(Saved data entries)

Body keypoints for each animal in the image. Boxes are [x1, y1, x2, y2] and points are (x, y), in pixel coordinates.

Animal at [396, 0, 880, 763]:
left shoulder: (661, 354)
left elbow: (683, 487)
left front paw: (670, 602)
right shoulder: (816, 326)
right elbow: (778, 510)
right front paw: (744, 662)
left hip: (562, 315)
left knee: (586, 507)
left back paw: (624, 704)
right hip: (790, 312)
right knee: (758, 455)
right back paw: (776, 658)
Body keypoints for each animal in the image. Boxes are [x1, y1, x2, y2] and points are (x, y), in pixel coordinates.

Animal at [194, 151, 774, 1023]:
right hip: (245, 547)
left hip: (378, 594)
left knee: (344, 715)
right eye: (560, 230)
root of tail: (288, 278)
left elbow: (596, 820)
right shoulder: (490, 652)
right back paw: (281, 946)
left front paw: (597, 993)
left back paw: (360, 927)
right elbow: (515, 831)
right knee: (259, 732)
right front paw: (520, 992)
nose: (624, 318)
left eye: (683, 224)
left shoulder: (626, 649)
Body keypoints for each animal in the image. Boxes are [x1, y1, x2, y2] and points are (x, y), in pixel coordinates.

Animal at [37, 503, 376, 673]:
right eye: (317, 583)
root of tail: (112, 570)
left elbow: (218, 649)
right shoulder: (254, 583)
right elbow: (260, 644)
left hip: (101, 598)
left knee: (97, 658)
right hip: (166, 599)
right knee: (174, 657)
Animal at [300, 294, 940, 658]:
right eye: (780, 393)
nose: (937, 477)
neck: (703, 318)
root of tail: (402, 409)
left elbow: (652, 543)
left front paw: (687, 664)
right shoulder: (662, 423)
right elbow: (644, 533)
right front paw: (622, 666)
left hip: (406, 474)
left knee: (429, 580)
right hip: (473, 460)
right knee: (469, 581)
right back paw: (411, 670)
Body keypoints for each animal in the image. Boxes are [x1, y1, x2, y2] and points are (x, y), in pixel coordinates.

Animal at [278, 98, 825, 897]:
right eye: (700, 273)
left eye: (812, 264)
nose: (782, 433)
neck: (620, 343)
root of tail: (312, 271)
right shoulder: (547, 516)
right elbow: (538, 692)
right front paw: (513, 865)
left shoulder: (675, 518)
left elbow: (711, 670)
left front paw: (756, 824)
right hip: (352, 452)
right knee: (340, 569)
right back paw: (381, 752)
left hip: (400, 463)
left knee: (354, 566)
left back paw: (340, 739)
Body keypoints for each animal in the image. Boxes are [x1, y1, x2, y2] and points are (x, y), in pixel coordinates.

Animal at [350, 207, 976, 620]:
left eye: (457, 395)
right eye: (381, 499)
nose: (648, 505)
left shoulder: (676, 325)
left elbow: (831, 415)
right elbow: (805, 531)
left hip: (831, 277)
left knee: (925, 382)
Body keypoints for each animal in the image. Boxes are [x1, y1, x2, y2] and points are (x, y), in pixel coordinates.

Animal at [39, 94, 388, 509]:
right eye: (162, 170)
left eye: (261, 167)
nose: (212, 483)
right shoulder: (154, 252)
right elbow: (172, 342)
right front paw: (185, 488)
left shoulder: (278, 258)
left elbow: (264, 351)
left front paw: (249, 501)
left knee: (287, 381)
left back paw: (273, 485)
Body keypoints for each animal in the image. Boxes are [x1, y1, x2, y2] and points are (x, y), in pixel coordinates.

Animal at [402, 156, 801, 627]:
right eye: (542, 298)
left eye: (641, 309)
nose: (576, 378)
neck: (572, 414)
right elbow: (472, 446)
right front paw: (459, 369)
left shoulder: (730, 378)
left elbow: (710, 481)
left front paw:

**WORK ORDER:** Type out each entry above again, exactly.

**ANSWER BOX:**
Body keypoints for each animal in the image. Boxes are [x1, y1, x2, y2] and points are (x, y), in pixel coordinates.

Animal at [396, 0, 880, 763]:
left shoulder: (661, 354)
left elbow: (683, 487)
left front paw: (670, 602)
right shoulder: (816, 326)
right elbow: (778, 510)
right front paw: (744, 662)
left hip: (562, 315)
left knee: (586, 507)
left back paw: (624, 704)
right hip: (790, 312)
right knee: (758, 455)
right back paw: (776, 658)
Body keypoints for each animal in the image. Boxes are [x1, y1, x2, y2] and points are (x, y), in pixel coordinates.

Animal at [194, 151, 774, 1023]:
right hip: (245, 547)
left hip: (378, 594)
left knee: (344, 715)
right eye: (560, 230)
root of tail: (288, 278)
left elbow: (596, 820)
right shoulder: (490, 652)
right back paw: (281, 946)
left front paw: (597, 993)
left back paw: (360, 927)
right elbow: (515, 831)
right knee: (259, 732)
right front paw: (520, 992)
nose: (624, 318)
left eye: (683, 224)
left shoulder: (626, 649)
Body keypoints for each animal in the image. Boxes are [x1, y1, x2, y2] and points are (x, y), in pixel coordinates.

Animal at [37, 503, 376, 673]:
right eye: (317, 583)
root of tail: (112, 570)
left elbow: (218, 649)
right shoulder: (254, 583)
right elbow: (260, 644)
left hip: (101, 598)
left knee: (97, 658)
right hip: (166, 599)
right knee: (174, 657)
Animal at [300, 294, 940, 658]:
right eye: (780, 393)
nose: (937, 477)
neck: (703, 318)
root of tail: (402, 409)
left elbow: (652, 543)
left front paw: (687, 664)
right shoulder: (662, 423)
right elbow: (644, 533)
right front paw: (622, 666)
left hip: (406, 474)
left knee: (429, 580)
right hip: (473, 460)
right knee: (469, 581)
right back paw: (411, 670)
Body keypoints for each animal in the image. Boxes are [x1, y1, x2, y2] and points are (x, y), in pixel coordinates.

Animal at [278, 98, 825, 897]:
right eye: (700, 273)
left eye: (812, 264)
nose: (782, 433)
neck: (620, 343)
root of tail: (312, 271)
right shoulder: (547, 516)
right elbow: (538, 692)
right front paw: (513, 865)
left shoulder: (675, 518)
left elbow: (711, 670)
left front paw: (756, 824)
right hip: (352, 452)
right knee: (340, 569)
right back paw: (381, 752)
left hip: (400, 463)
left knee: (354, 566)
left back paw: (340, 739)
Body keypoints for each animal in the image. Boxes are [x1, y1, x2, y2] and points are (x, y), in pixel coordinates.

Animal at [350, 207, 976, 620]:
left eye: (457, 395)
right eye: (381, 499)
nose: (648, 505)
left shoulder: (676, 325)
left elbow: (831, 415)
right elbow: (805, 531)
left hip: (831, 277)
left knee: (925, 382)
Body keypoints for each animal in the image. Boxes are [x1, y1, x2, y2] and points are (x, y), in pixel coordinates.

Animal at [39, 94, 388, 509]:
right eye: (162, 170)
left eye: (261, 167)
nose: (212, 483)
right shoulder: (154, 252)
right elbow: (172, 342)
right front paw: (185, 488)
left shoulder: (278, 258)
left elbow: (264, 351)
left front paw: (249, 501)
left knee: (287, 381)
left back paw: (273, 485)
Body keypoints for each animal in the image. Boxes are [x1, y1, x2, y2] and points are (x, y), in pixel coordinates.

Animal at [402, 156, 801, 627]:
right eye: (542, 298)
left eye: (641, 309)
nose: (576, 378)
neck: (572, 414)
right elbow: (472, 446)
right front paw: (459, 369)
left shoulder: (730, 378)
left elbow: (710, 481)
left front paw:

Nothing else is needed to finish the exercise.